Document excerpt START

Why had she gotten married? “For the same reasons that, over time, have guided many of my wrong decisions,” she writes. “Because agreeing is easier than refusing, because saying yes makes everyone happier than saying no.” And there remain, as we know, profound rewards for the conventional feminine achievements—and punishments for not hitting the mark.
Graduate school, too, was a mistake. There to study medieval English literature, she succumbed to “bouts of what the early desert saints called the pain of the distance from God. The fogginess, the loneliness, the lack of direction or purpose.” Her sense of alienation was compounded by a failure to persuade any of her classmates to read Gabriel García Márquez’s novel One Hundred Years of Solitude, then newly translated. She saw the novel
as a damning critique of them and everything they stood for: García Márquez’s delight in storytelling was so much juicier and more alive than the pretentious seminars designed (I thought) to make literature seem competitive, arid, and joyless.
This disillusionment with academia inspired aspects of Prose’s magic-realist first novel, Judah the Pious (1973), written in India, where she and her husband had fled (they chose it at random on a spinning globe) after a near breakdown on her part. Her main character refuses conventional schooling and takes himself off to the forest to learn about nature. When he does seek out scholars, it suddenly strikes him that they know nothing about science. He had wasted years “among posturers and pretenders, who had spouted their half-truths and fancies, and had made him doubt the facts that he had observed with his own eyes.”

Document excerpt END
Extracted data START

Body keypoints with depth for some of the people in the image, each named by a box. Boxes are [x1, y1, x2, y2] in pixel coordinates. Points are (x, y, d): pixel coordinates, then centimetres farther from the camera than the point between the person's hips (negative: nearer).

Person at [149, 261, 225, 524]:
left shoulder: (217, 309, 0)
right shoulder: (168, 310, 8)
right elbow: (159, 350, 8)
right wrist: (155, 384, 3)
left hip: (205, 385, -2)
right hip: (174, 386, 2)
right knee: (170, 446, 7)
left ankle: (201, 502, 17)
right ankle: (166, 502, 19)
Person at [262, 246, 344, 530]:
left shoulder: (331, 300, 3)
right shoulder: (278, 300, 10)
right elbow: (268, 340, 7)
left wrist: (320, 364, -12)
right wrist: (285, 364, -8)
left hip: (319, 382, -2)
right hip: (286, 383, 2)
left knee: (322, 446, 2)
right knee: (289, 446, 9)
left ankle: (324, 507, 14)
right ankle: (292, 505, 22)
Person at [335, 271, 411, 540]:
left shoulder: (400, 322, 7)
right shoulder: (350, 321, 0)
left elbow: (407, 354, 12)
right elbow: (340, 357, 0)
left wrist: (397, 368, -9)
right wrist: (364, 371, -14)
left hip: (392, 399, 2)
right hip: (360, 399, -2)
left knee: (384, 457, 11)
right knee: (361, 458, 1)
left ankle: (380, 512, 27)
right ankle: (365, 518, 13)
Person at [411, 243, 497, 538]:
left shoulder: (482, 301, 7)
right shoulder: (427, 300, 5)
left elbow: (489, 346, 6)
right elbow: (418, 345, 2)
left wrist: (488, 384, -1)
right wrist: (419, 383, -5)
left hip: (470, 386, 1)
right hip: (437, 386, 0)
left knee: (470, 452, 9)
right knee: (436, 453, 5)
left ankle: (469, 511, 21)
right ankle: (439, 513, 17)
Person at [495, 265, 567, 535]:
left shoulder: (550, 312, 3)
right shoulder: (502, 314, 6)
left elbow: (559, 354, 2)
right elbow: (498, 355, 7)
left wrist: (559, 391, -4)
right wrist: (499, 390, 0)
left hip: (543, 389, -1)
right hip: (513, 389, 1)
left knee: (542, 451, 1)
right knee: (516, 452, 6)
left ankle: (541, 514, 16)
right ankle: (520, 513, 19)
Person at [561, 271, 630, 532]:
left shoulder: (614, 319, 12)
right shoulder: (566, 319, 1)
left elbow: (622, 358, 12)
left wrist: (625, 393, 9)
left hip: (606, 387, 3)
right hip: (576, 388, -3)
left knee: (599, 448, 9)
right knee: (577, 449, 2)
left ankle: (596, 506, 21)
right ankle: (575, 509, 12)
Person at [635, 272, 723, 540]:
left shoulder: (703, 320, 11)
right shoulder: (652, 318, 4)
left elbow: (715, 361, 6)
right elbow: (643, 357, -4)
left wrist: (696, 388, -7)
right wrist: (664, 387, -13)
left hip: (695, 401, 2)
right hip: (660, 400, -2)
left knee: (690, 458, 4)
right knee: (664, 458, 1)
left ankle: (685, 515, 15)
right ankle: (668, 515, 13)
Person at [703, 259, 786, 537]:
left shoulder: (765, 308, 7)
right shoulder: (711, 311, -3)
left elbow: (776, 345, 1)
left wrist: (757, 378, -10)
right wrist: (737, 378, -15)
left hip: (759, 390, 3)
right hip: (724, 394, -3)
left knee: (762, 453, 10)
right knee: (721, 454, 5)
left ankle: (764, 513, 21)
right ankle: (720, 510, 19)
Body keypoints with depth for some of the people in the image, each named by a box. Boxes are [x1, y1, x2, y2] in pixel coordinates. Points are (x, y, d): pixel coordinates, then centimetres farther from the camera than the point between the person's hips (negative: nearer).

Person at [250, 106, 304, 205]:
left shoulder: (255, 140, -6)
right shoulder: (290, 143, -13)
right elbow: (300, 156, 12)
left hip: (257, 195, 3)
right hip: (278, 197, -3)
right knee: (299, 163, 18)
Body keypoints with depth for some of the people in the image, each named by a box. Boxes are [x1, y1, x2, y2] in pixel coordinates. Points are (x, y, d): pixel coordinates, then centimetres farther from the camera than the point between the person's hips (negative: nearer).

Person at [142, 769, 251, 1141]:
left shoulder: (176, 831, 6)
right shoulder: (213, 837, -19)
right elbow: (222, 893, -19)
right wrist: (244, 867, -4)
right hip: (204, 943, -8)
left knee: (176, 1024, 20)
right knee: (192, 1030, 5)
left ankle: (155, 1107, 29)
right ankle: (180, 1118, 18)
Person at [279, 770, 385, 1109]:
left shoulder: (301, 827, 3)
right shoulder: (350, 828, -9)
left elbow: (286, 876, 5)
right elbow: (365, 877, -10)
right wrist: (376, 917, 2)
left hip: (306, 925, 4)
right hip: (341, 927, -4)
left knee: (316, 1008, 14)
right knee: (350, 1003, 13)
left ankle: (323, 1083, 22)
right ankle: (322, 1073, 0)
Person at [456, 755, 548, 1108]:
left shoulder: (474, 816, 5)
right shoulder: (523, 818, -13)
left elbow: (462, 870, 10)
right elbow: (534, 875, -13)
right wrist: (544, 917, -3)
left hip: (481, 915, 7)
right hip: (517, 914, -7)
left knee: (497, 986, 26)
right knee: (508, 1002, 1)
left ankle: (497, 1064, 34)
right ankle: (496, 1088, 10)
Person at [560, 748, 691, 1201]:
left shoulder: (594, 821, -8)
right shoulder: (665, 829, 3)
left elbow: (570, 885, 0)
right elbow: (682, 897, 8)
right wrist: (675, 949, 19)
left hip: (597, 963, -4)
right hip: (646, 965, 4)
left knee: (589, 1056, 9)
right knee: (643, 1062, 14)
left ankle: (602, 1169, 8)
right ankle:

Extracted data END

Task item A ->
Answer these from the passage about Prose:
(i) What subject did she go to graduate school to study?
(ii) Which novel could she not persuade any of her classmates to read?
(iii) In what country was Judah the Pious written?
Task item B ->
Please copy out everything in the records from the line containing "right hip: (204, 943, -8)" down to the line containing "right shoulder: (523, 818, -13)", both included.
The passage about Prose and the records are unrelated to each other.

Written answer A ->
(i) Medieval English literature.
(ii) Gabriel García Márquez's One Hundred Years of Solitude.
(iii) India.

Written answer B ->
right hip: (204, 943, -8)
left knee: (176, 1024, 20)
right knee: (192, 1030, 5)
left ankle: (155, 1107, 29)
right ankle: (180, 1118, 18)
Person at [279, 770, 385, 1109]:
left shoulder: (301, 827, 3)
right shoulder: (350, 828, -9)
left elbow: (286, 876, 5)
right elbow: (365, 877, -10)
right wrist: (376, 917, 2)
left hip: (306, 925, 4)
right hip: (341, 927, -4)
left knee: (316, 1008, 14)
right knee: (350, 1003, 13)
left ankle: (323, 1083, 22)
right ankle: (322, 1073, 0)
Person at [456, 755, 548, 1108]:
left shoulder: (474, 816, 5)
right shoulder: (523, 818, -13)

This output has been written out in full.